> **Problem requirements**:
Can you pull out each line of the data below that includes the word "with"?

BEGIN

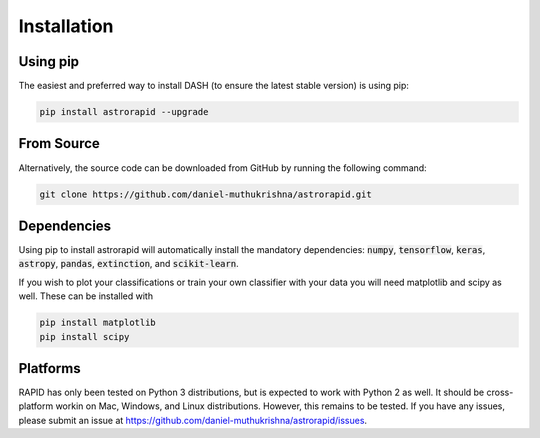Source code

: ============
Installation
============

Using pip
---------
The easiest and preferred way to install DASH (to ensure the latest stable version) is using pip:

.. code-block:: bash

    pip install astrorapid --upgrade

From Source
-----------
Alternatively, the source code can be downloaded from GitHub by running the following command:

.. code-block:: bash

    git clone https://github.com/daniel-muthukrishna/astrorapid.git

Dependencies
------------
Using pip to install astrorapid will automatically install the mandatory dependencies: :code:`numpy`, :code:`tensorflow`, :code:`keras`, :code:`astropy`, :code:`pandas`, :code:`extinction`, and :code:`scikit-learn`.

If you wish to plot your classifications or train your own classifier with your data you will need matplotlib and scipy as well. These can be installed with

.. code-block:: bash

    pip install matplotlib
    pip install scipy


Platforms
---------
RAPID has only been tested on Python 3 distributions, but is expected to work with Python 2 as well.
It should be cross-platform workin on Mac, Windows, and Linux distributions. However, this remains to be tested.
If you have any issues, please submit an issue at https://github.com/daniel-muthukrishna/astrorapid/issues.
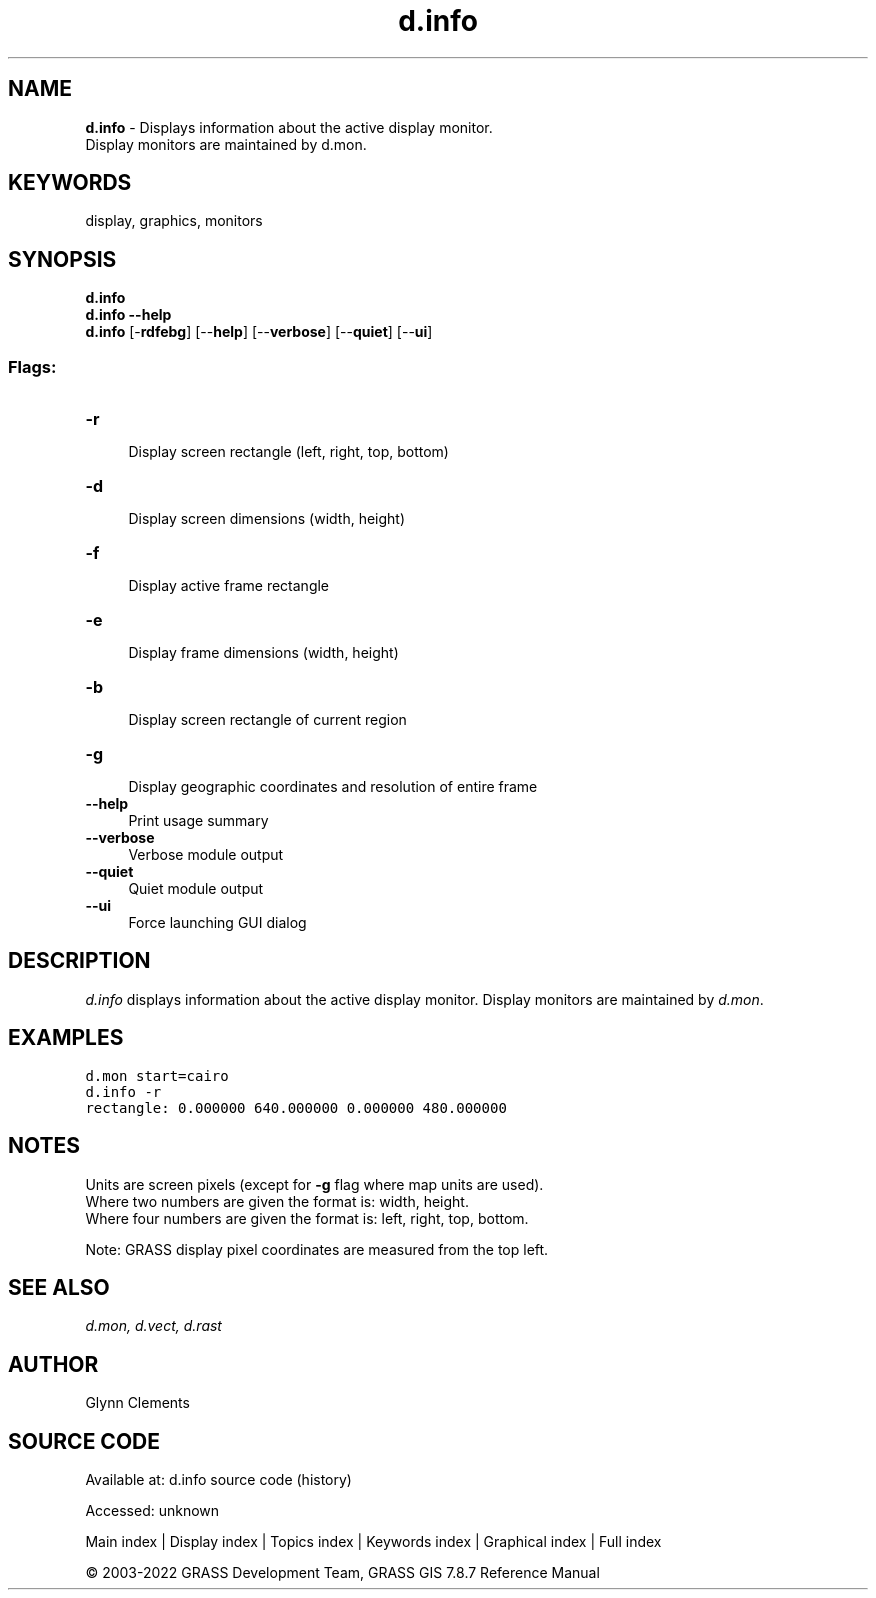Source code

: .TH d.info 1 "" "GRASS 7.8.7" "GRASS GIS User's Manual"
.SH NAME
\fI\fBd.info\fR\fR  \- Displays information about the active display monitor.
.br
Display monitors are maintained by d.mon.
.SH KEYWORDS
display, graphics, monitors
.SH SYNOPSIS
\fBd.info\fR
.br
\fBd.info \-\-help\fR
.br
\fBd.info\fR [\-\fBrdfebg\fR]  [\-\-\fBhelp\fR]  [\-\-\fBverbose\fR]  [\-\-\fBquiet\fR]  [\-\-\fBui\fR]
.SS Flags:
.IP "\fB\-r\fR" 4m
.br
Display screen rectangle (left, right, top, bottom)
.IP "\fB\-d\fR" 4m
.br
Display screen dimensions (width, height)
.IP "\fB\-f\fR" 4m
.br
Display active frame rectangle
.IP "\fB\-e\fR" 4m
.br
Display frame dimensions (width, height)
.IP "\fB\-b\fR" 4m
.br
Display screen rectangle of current region
.IP "\fB\-g\fR" 4m
.br
Display geographic coordinates and resolution of entire frame
.IP "\fB\-\-help\fR" 4m
.br
Print usage summary
.IP "\fB\-\-verbose\fR" 4m
.br
Verbose module output
.IP "\fB\-\-quiet\fR" 4m
.br
Quiet module output
.IP "\fB\-\-ui\fR" 4m
.br
Force launching GUI dialog
.SH DESCRIPTION
\fId.info\fR displays information about the active display
monitor. Display monitors are maintained
by \fId.mon\fR.
.SH EXAMPLES
.br
.nf
\fC
d.mon start=cairo
d.info \-r
rectangle: 0.000000 640.000000 0.000000 480.000000
\fR
.fi
.SH NOTES
Units are screen pixels (except for \fB\-g\fR flag where map units are
used).
.br
Where two numbers are given the format is: width, height.
.br
Where four numbers are given the format is: left, right, top, bottom.
.PP
Note: GRASS display pixel coordinates are measured from the top left.
.SH SEE ALSO
\fI
d.mon,
d.vect,
d.rast
\fR
.SH AUTHOR
Glynn Clements
.SH SOURCE CODE
.PP
Available at:
d.info source code
(history)
.PP
Accessed: unknown
.PP
Main index |
Display index |
Topics index |
Keywords index |
Graphical index |
Full index
.PP
© 2003\-2022
GRASS Development Team,
GRASS GIS 7.8.7 Reference Manual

END

> **Response box**:
If you wish to plot your classifications or train your own classifier with your data you will need matplotlib and scipy as well. These can be installed with
RAPID has only been tested on Python 3 distributions, but is expected to work with Python 2 as well.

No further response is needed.